The link does work with error:

403 Forbidden

```
Code: AccessDenied
Message: Access Denied
```

It should work now! Thanks for pointing it out!

I think there is an problem between the *Multiulayer Perceptron Attention* definition and the implementation:

\exists x,y \in \mathbb{R}: tanh(x+y) \neq tanh(x)+ tanh(y)

The reason I say that it’s because after the sum we are basically adding the tanh(x)+ tanh(y) together rather than adding them first adding and then applying tanh.

Please let me know if my understanding is wrong!

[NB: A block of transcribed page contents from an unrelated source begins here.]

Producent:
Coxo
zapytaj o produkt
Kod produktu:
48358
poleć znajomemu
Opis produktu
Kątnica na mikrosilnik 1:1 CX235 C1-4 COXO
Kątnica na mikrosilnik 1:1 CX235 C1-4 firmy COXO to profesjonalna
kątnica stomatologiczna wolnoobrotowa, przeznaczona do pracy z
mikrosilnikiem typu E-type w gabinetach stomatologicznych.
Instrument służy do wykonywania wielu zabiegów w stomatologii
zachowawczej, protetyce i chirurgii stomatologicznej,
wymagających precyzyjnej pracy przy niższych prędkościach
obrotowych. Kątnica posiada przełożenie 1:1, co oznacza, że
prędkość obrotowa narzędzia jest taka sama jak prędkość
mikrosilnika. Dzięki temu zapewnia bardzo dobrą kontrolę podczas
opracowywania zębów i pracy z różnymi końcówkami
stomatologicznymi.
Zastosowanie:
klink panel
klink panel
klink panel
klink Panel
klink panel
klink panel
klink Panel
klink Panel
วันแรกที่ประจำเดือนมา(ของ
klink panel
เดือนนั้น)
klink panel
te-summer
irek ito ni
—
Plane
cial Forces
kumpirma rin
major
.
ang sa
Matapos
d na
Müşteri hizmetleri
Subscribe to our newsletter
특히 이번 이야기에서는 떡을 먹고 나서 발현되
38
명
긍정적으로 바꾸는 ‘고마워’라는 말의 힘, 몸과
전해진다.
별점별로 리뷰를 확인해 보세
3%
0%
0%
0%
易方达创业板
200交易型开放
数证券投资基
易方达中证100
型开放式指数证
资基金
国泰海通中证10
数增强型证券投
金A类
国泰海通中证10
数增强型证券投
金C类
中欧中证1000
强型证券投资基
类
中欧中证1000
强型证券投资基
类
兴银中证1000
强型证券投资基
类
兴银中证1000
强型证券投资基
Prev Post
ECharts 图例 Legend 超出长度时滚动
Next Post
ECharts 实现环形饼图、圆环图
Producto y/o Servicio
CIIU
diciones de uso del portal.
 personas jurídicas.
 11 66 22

Is there a problem with notation inside the code of MLPAttention?

The code is listed as

query, key = self.W_k(query), self.W_q(key)

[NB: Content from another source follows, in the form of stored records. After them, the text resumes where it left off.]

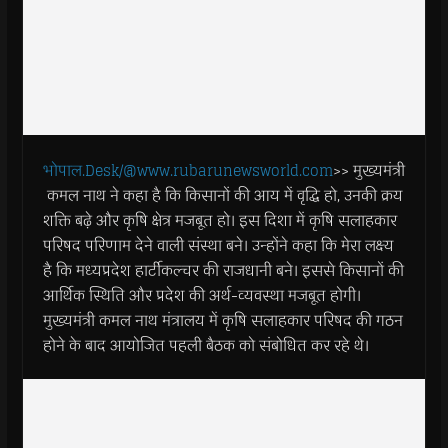
भोपाल.Desk/@www.rubarunewsworld.com
>> मुख्यमंत्री
कमल नाथ ने कहा है कि किसानों की आय में वृद्धि हो, उनकी क्रय
शक्ति बढ़े और कृषि क्षेत्र मजबूत हो। इस दिशा में कृषि सलाहकार
परिषद परिणाम देने वाली संस्था बने। उन्होंने कहा कि मेरा लक्ष्य
है कि मध्यप्रदेश हार्टीकल्चर की राजधानी बने। इससे किसानों की
आर्थिक स्थिति और प्रदेश की अर्थ-व्यवस्था मजबूत होगी।
मुख्यमंत्री कमल नाथ मंत्रालय में कृषि सलाहकार परिषद की गठन
होने के बाद आयोजित पहली बैठक को संबोधित कर रहे थे।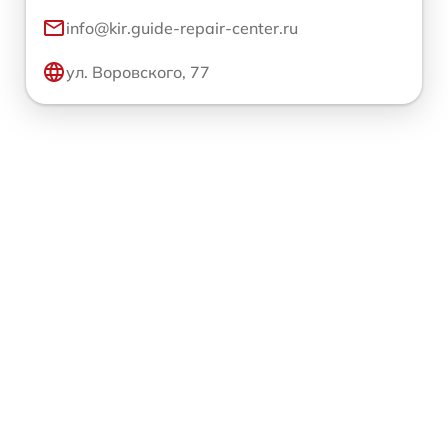
info@kir.guide-repair-center.ru
ул. Воровского, 77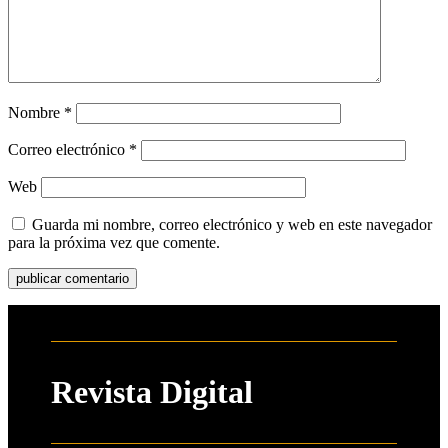
Nombre
*
Correo electrónico
*
Web
Guarda mi nombre, correo electrónico y web en este navegador
para la próxima vez que comente.
Revista Digital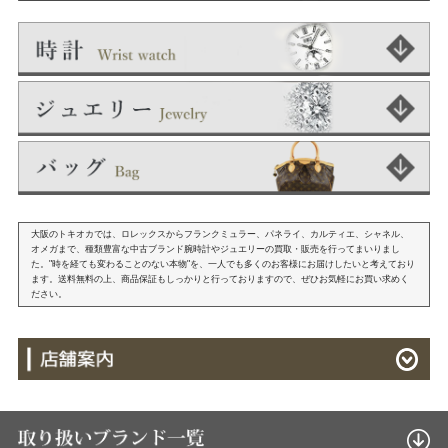
大阪のトキオカでは、ロレックスからフランクミュラー、パネライ、カルティエ、シャネル、
オメガまで、種類豊富な中古ブランド腕時計やジュエリーの買取・販売を行ってまいりまし
た。"時を経ても変わることのない本物"を、一人でも多くのお客様にお届けしたいと考えており
ます。送料無料の上、商品保証もしっかりと行っておりますので、ぜひお気軽にお買い求めく
ださい。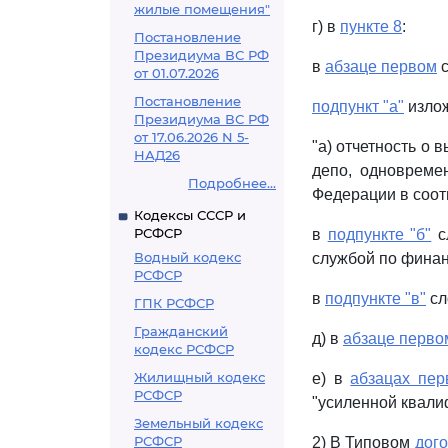
жилые помещения"
г) в
пункте 8
:
Постановление
Президиума ВС РФ
в
абзаце первом
с
от 01.07.2026
Постановление
подпункт "а"
излож
Президиума ВС РФ
от 17.06.2026 N 5-
"а) отчетность о 
НАД26
депо, одновреме
Подробнее...
Федерации в соотв
Кодексы СССР и
РСФСР
в
подпункте "б"
с
Водный кодекс
службой по финан
РСФСР
в
подпункте "в"
сл
ГПК РСФСР
Гражданский
д) в
абзаце перво
кодекс РСФСР
Жилищный кодекс
е) в
абзацах пер
РСФСР
"усиленной квали
Земельный кодекс
РСФСР
2) В Типовом
дог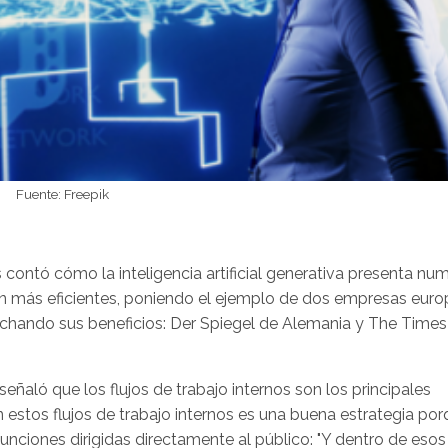
Fuente: Freepik
 contó cómo la inteligencia artificial generativa presenta nu
an más eficientes, poniendo el ejemplo de dos empresas eur
hando sus beneficios: Der Spiegel de Alemania y The Times
 señaló que los flujos de trabajo internos son los principales
estos flujos de trabajo internos es una buena estrategia po
ciones dirigidas directamente al público: "Y dentro de esos 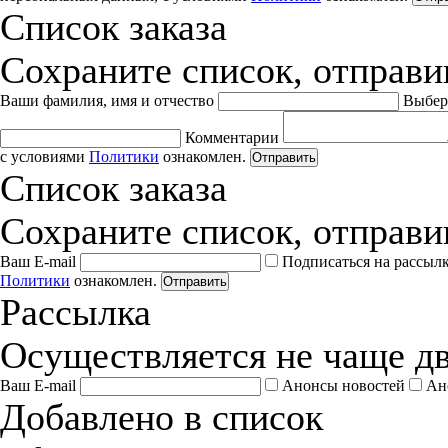
Список заказа
Сохраните список, отправив
Ваши фамилия, имя и отчество
Выбер
Комментарии
с условиями
Политики
ознакомлен.
Отправить
Список заказа
Сохраните список, отправив
Ваш E-mail
Подписаться на рассыл
Политики
ознакомлен.
Отправить
Рассылка
Осуществляется не чаще дв
Ваш E-mail
Анонсы новостей
Ан
Добавлено в список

But the math notation tells me it should be

query, key = self.W_k(key), self.W_q(query)

Not that it will break anything, but for clarity’s sake. Is there anything I am missing?

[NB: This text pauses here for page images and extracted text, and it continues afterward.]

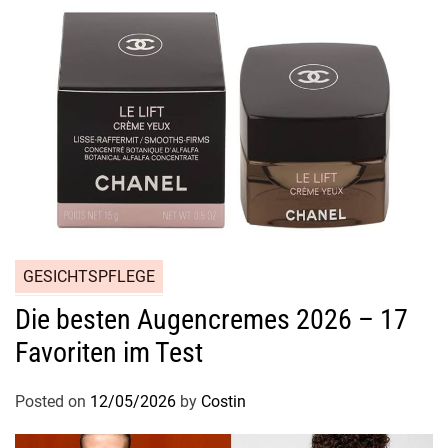
u
h
o
c
h
w
e
r
t
i
g
GESICHTSPFLEGE
e
n
Die besten Augencremes 2026 – 17
G
Favoriten im Test
e
s
Posted on
12/05/2026
by
Costin
i
c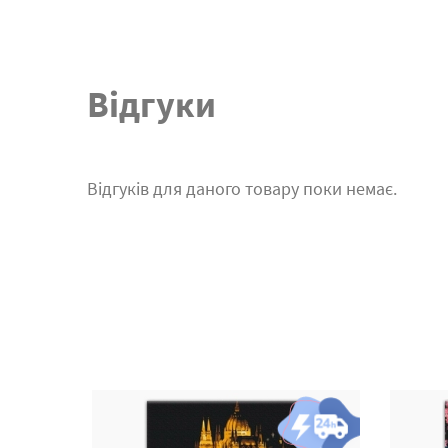
Відгуки
Відгуків для даного товару поки немає.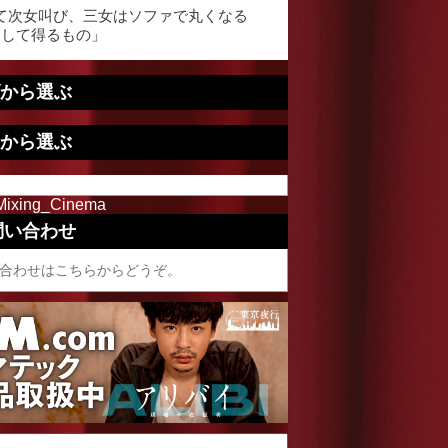
て次女叫び、三女はソファで丸くなる
くして得るもの」
から選ぶ
から選ぶ
Mixing_Cinema
問い合わせ
合わせはこちらからどうぞ。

Can someone please explain why, in the code below, valid_len is set equal to the batch_size? From the `masked_softmax`

code, I can understand the role of `valid_len`

, but it is not clear why it should be equal to the `batch_size`

. An example would be great.

```
#@save
class DotProductAttention(nn.Block):
def __init__(self, dropout, **kwargs):
super(DotProductAttention, self).__init__(**kwargs)
self.dropout = nn.Dropout(dropout)
# query: (batch_size, #queries, d)
# key: (batch_size, #kv_pairs, d)
# value: (batch_size, #kv_pairs, dim_v)
# valid_len: either (batch_size, ) or (batch_size, xx)
def forward(self, query, key, value, valid_len=None):
d = query.shape[-1]
# Set transpose_b=True to swap the last two dimensions of key
scores = npx.batch_dot(query, key, transpose_b=True) / math.sqrt(d)
attention_weights = self.dropout(masked_softmax(scores, valid_len))
return npx.batch_dot(attention_weights, value)
```

@vahuja4, recall that a **valid length** is the length of a sequence without appended padding tokens. In our code, `valid_len`

is not a single number but rather an *array* (or even *matrix*) of *shape* `(batch_size, )`

. So, all the comments describe the *shapes* of the formal parameters of `forward`

, not their *values*. In particular, `valid_len`

must be of *shape* `(batch_size,)`

, i.e. for every entry in a batch, specify a valid length; e.g. `batch_size = 4`

, `valid_len = np.array([3, 5, 5, 2])`

.

What about the case when `valid_len`

is a matrix? I guess it is expected to be of shape `(batch_size, #queries)`

.

the pytorch MLP attention version is missing the tanh operator on the sum

also, is there any reason why the bias term is not added in the MLPAttention?